James was of course pathetic but his -- and Bush's and McCain's -- strategies aren't so funny. Basically, when you've lost an argument because facts and history aren't on your side, resort to unprovable guilt-by-association or, as in appeasement, guilt-by-analogy.

It was bad enough when McCain tried to link Hamas and Obama because Hamas said it preferred Obama. And if the Klan endorsed McCain because he wasn't the black guy, would McCain have a problem if someone said that McCain and the Klan are one and the same?

Then Bush makes his instantly famous appeasement attack at the Knesset on Obama. We've seen this movie before. Whenever conservatives can't win an argument on the merits, they attack some real or perceived enemy as Hitler. So Ho Chi Mihn was Hitler. bin Ladin was Hitler. Ahmadinejad was Hitler. Of course Hussein was Hitler. And anyone who does something to try to resolve conflict short of more war is Neville Chamberlain.

Beyond the fact that Mr. President 28% has next-to-credibility on much of anything, least of all in the Middle East, the attack on Obama is ridiculous.

As the late PM Yitzhak Rabin famously said, you negotiate not with your friends but your enemies.
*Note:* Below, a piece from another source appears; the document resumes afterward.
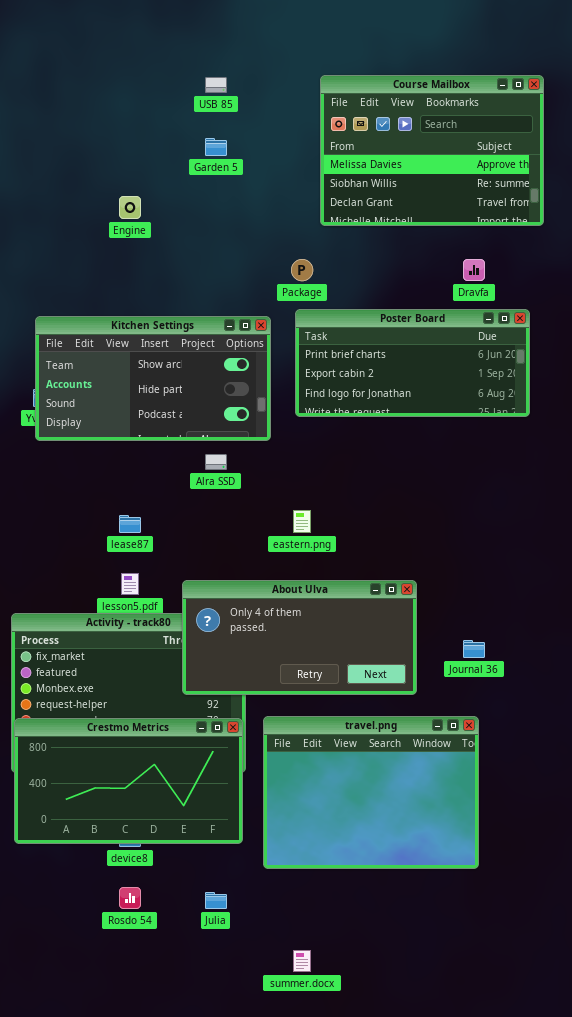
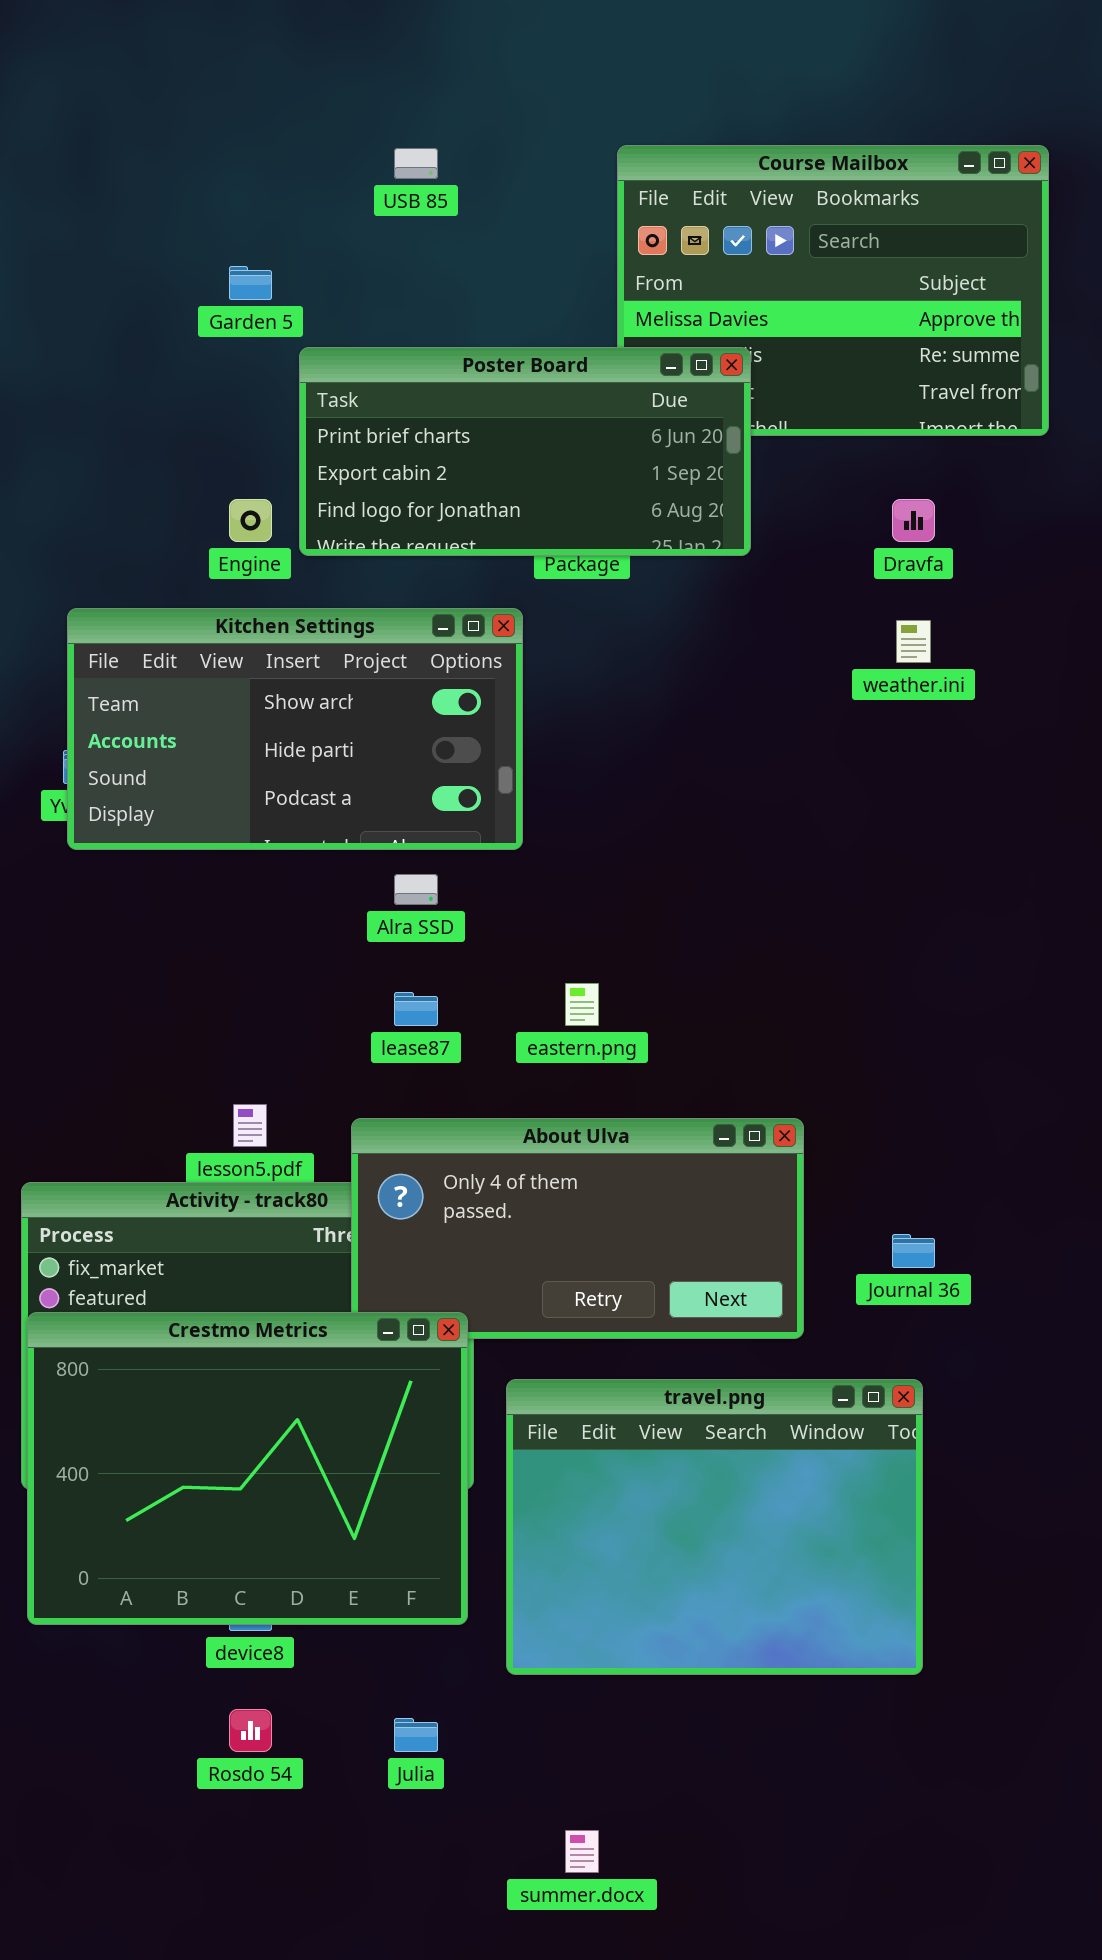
Garden 5: [205,138,227,156] -> [229,266,272,300], moved
Engine: [119,196,141,219] -> [229,499,272,542], moved
Poster Board: [295,309,530,417] -> [299,347,751,556], moved
lease87: [119,515,141,533] -> [394,992,438,1026], moved
Crestmo Metrics: [14,718,243,844] -> [27,1312,468,1625], resized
Was Israel -- with far more experience and its survival at stake in dealing with war and terrorism -- wrong to neogtiate with former enemy Egypt, with successful result...wrong to negotiate with former enemy Jordan, with successful result... now wrong to talk to Syria about peace in exchange for the Golan? Churchill rightly understood that at times of potential or actual conflict, it was better to "jaw jaw than war war."

Given where Bush's ready-fire-aim approach has gotten us in Iraq, it's good for the next president to pursue a strategy of common security when it comes to such inter-border problems as terrorism, pollution, AIDS and nuclear proliferation. Bush and McCain's military-first impulse has proven a calamity for America and the world because, to quote even a momentarily cogent Don Rumsfeld, "we can't kill them all."

Take Iran and Ahmadinejad, the newest "Hitler." Iran can't stop laughing at Bush's foreign policy. He attacks its long-time enemy Iraq, allowing Iran's Shia majority to have far more influence in a Shia-majority Iraqi government. And Bush at the same time provides an unpopular Iranian government with a convenient outside enemy to rally nationalistic support to its side. Which is why Secretary Robert Gates himself has advocated talking more to Iran. What an appeaser!